◆ RECORDS SHOWN:

_____

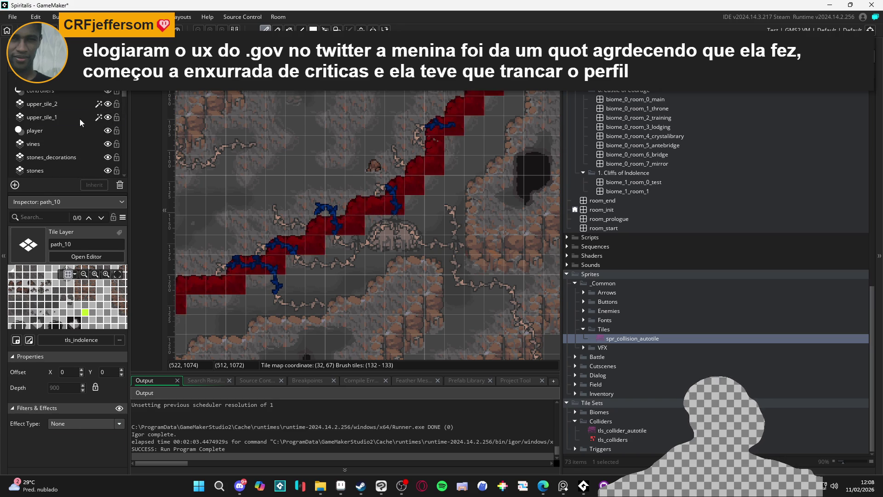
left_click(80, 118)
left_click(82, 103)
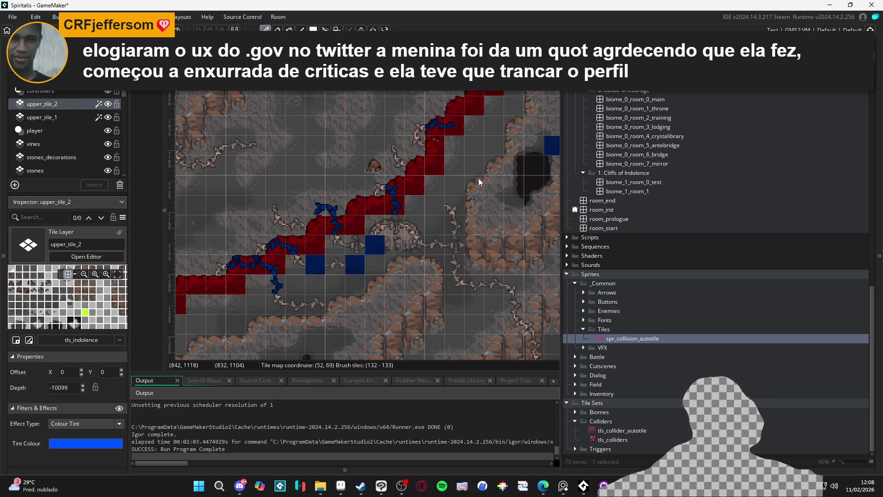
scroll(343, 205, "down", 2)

_____

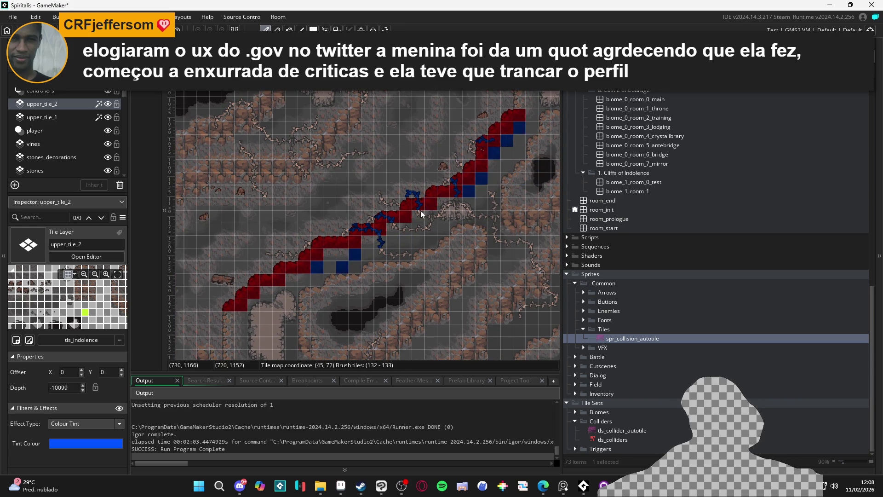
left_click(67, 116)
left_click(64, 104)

_____

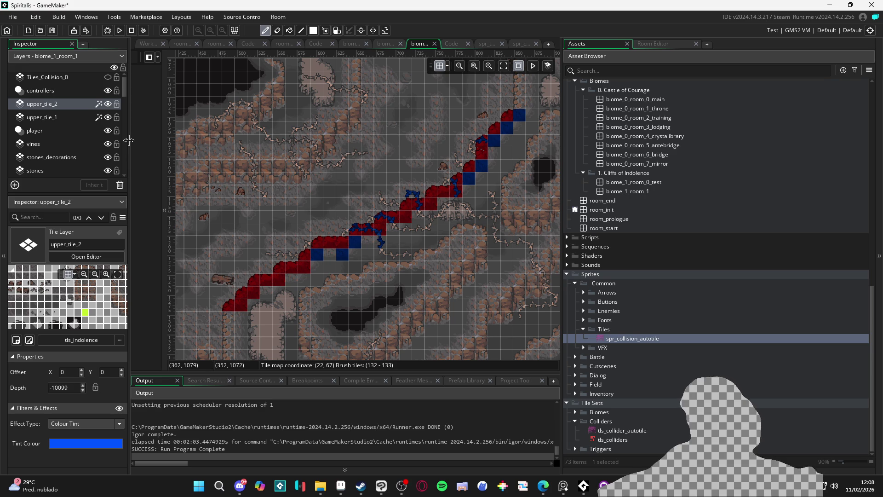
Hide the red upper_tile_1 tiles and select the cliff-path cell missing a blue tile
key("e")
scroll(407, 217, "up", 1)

_____

◆ WHAT YOU SHOULD DO: Wherever a line of the data above contains "scroll", copy that line.

◆ EXERCISE ANSWER:
scroll(343, 205, "down", 2)
scroll(407, 217, "up", 1)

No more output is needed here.